We also do not think, based upon the record before us, that Nartron is guilty of sitting on its hands, despite the fact that, at the time the district court decided the motion for summary judgment, the motion had been pending for over six months, which suggests that Nartron had adequate opportunity to supplement its opposition proof. It appears that there were significant disputes over discovery matters during much of the six months. Further, Amway's motion was decided three and a half months before the court-ordered discovery completion date, and after the completion of discovery would seem to be the most appropriate time for Nartron to update its opposition proof. Finally, given that there was no oral argument on the motion, it appears that Nartron was given no notice that a decision on the motion was imminent. Had such notice been given, Nartron may have either supplemented its opposition proof prior to the court's decision or presented reasons why full opposition was not yet possible.

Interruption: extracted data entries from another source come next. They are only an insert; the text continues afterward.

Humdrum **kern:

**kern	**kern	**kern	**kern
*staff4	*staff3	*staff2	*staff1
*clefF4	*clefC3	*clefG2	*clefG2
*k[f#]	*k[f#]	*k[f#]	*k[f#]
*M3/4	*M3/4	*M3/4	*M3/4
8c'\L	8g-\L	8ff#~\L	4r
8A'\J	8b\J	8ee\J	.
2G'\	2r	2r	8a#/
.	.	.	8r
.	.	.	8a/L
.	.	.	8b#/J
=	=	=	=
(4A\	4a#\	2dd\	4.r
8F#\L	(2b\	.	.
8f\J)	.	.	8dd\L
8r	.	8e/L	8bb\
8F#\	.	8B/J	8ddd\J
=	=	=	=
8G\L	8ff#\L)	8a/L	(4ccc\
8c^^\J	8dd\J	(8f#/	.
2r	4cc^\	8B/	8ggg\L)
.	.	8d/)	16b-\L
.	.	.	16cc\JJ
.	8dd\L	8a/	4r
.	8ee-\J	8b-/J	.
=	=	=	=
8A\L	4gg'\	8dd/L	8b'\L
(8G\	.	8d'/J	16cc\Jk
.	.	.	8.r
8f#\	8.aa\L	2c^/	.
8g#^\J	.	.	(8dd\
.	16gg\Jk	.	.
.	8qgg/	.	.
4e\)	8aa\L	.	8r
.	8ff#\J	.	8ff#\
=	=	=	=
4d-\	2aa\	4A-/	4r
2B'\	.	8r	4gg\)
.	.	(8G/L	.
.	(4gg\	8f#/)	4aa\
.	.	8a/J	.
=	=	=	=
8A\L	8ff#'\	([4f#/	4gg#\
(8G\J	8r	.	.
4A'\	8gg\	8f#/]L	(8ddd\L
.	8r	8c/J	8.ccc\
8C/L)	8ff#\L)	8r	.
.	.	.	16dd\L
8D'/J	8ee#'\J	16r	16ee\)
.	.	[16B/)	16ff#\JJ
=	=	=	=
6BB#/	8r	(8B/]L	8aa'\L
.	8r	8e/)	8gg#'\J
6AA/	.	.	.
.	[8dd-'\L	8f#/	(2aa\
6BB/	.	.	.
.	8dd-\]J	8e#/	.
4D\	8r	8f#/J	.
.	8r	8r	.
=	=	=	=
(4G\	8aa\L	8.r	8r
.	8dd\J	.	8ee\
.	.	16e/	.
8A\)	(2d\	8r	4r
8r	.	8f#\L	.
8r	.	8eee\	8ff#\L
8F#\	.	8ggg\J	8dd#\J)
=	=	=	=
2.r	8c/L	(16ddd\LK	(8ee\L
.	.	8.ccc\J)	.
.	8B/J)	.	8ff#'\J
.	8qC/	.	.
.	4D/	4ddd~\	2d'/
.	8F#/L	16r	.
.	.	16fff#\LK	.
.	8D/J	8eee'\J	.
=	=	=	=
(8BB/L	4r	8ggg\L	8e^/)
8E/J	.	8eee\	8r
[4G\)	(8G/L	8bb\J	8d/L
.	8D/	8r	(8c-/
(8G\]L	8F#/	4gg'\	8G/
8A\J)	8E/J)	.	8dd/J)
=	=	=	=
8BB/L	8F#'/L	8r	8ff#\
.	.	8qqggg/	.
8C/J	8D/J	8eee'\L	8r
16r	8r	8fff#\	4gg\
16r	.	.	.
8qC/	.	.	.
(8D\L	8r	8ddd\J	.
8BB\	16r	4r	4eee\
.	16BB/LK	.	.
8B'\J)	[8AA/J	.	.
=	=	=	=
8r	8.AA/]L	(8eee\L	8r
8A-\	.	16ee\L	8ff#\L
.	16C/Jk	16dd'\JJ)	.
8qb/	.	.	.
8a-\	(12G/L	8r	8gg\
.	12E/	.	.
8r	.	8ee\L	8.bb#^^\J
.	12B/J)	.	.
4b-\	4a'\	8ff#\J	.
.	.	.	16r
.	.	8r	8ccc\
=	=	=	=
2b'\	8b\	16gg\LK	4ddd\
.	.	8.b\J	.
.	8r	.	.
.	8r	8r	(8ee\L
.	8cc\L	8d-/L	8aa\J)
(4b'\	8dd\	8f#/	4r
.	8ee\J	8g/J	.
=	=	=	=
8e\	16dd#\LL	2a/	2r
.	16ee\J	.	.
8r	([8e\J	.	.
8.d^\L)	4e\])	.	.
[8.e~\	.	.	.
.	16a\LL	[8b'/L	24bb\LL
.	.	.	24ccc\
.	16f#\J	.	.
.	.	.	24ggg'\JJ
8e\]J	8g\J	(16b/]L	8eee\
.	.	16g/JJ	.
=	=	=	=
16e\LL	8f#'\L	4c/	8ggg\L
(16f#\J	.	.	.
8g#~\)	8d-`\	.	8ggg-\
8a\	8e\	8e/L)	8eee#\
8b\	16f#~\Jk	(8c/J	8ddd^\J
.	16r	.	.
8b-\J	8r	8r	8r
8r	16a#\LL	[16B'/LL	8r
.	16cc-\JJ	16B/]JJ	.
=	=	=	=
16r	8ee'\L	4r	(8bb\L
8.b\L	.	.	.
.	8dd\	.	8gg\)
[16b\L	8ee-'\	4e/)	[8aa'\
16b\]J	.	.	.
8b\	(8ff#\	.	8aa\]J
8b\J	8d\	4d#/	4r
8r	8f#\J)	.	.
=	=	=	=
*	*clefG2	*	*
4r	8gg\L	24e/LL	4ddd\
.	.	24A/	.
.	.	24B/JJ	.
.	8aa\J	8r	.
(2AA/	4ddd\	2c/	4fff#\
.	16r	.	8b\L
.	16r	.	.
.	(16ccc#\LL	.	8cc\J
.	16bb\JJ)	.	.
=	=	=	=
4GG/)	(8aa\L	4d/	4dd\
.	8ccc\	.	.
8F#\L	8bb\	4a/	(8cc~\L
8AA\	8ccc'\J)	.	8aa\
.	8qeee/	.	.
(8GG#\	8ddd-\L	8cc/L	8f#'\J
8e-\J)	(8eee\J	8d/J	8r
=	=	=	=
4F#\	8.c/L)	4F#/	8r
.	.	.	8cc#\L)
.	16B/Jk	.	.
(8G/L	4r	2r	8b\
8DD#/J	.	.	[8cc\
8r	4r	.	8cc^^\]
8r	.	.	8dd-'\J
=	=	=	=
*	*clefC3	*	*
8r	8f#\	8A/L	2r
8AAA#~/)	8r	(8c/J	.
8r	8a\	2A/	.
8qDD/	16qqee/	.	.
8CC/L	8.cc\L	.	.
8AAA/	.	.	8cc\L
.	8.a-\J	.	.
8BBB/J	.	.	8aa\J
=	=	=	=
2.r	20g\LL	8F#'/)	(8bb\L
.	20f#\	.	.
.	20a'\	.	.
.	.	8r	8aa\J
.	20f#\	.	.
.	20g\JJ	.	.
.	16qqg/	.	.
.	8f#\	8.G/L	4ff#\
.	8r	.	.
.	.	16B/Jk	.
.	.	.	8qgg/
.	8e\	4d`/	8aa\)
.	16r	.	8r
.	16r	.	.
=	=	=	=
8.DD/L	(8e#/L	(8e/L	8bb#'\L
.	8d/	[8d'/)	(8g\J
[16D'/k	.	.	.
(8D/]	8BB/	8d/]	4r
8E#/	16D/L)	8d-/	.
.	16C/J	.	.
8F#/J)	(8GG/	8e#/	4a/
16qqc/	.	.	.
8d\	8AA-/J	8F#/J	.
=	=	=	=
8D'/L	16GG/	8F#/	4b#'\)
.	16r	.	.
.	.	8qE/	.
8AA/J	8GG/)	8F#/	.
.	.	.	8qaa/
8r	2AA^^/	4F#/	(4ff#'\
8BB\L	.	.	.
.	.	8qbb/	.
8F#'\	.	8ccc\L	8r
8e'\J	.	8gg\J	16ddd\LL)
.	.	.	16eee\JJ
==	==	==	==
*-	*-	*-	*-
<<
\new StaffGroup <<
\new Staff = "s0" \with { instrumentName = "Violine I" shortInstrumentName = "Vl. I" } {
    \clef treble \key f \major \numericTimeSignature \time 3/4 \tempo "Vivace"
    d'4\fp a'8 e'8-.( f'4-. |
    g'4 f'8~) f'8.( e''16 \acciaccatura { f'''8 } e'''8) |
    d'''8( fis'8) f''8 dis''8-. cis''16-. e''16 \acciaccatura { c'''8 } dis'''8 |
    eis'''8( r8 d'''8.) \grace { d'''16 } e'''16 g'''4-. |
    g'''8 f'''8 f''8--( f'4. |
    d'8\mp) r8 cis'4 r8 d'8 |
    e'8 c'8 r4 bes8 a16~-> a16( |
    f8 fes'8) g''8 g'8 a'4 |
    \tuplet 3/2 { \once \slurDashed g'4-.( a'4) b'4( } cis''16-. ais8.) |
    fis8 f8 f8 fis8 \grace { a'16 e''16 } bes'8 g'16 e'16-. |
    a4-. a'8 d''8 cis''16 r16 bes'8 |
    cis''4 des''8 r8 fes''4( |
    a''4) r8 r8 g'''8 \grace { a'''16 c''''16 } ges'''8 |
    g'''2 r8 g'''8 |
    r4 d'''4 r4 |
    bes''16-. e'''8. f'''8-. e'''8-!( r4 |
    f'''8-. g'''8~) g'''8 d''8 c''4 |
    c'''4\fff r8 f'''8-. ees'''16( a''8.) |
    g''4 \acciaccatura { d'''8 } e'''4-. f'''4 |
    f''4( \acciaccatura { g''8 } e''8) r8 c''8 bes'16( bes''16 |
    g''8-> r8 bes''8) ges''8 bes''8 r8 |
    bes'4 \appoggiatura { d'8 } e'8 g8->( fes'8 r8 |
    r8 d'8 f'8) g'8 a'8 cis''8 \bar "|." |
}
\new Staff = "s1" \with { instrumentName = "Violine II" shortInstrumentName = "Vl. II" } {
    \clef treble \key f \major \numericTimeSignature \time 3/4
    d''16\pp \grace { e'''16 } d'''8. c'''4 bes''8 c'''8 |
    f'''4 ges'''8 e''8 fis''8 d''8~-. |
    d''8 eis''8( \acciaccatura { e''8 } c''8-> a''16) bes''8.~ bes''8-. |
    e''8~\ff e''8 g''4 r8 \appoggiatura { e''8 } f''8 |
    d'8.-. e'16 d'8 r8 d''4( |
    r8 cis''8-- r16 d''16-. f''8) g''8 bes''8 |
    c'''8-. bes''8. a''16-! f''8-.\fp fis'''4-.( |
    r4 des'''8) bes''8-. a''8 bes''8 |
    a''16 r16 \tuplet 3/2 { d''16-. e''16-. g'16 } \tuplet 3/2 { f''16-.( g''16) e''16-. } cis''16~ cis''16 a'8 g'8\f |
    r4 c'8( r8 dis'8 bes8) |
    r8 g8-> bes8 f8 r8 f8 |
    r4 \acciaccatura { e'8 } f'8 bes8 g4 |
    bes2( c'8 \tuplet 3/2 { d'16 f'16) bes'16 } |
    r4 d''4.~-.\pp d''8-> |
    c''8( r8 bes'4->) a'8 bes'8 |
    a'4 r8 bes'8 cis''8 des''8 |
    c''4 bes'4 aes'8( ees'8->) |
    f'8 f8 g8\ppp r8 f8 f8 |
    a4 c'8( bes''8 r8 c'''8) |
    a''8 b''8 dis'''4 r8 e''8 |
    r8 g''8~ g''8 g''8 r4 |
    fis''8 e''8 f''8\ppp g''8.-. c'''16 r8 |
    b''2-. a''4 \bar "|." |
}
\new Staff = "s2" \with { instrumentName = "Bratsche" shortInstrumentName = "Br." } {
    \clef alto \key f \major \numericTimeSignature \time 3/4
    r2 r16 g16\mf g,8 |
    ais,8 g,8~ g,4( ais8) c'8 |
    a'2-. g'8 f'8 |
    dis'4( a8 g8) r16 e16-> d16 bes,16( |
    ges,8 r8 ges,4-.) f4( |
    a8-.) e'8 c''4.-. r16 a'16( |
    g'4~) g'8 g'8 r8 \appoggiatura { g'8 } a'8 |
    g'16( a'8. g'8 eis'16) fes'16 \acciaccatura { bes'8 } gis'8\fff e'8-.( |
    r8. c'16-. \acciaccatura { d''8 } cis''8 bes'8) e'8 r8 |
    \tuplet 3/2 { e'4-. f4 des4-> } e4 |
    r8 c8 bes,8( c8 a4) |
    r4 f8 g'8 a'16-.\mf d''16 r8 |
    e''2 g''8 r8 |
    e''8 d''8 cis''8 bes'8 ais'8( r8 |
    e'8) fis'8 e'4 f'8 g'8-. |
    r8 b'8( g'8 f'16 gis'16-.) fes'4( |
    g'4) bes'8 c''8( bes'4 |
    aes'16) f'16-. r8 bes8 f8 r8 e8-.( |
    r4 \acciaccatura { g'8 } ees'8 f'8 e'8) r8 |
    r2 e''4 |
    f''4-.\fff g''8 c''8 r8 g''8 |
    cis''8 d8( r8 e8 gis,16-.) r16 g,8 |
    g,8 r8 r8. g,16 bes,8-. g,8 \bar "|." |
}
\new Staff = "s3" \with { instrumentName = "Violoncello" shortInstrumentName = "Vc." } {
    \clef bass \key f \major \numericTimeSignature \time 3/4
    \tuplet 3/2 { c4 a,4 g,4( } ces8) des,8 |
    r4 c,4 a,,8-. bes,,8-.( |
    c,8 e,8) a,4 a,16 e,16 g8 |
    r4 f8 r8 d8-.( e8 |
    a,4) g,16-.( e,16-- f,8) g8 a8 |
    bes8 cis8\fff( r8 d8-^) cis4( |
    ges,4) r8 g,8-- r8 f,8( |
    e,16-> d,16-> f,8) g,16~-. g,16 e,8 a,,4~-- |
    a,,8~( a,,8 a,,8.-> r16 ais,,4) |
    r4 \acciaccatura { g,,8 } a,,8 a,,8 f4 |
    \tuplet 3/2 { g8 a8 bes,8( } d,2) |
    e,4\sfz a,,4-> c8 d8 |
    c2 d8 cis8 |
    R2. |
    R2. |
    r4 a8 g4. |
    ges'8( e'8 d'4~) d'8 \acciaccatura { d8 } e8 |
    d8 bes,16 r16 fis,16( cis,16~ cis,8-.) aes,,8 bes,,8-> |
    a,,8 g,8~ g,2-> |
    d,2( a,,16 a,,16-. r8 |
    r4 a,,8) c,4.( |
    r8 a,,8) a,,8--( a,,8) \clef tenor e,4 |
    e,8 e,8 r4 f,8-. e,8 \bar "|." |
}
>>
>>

In sum, given the "totality of the circumstances" nature of the issue being decided and the stage of the proceedings, the district court should have waited until Nartron had completed the necessary discovery and had supplemented its opposition proof before ruling on the motion for summary judgment. At present, there is at least one genuine issue of material fact--the parties' intent regarding the purpose of the price quotations--which renders summary judgment inappropriate.

LOURIE, Circuit Judge, dissenting.

I respectfully dissent because, while I agree that there may be genuinely disputed issues, they are not material to the legal point at issue. The invention was already complete and reduced to practice and the continued development work was only directed to enabling it to be produced at an economical price.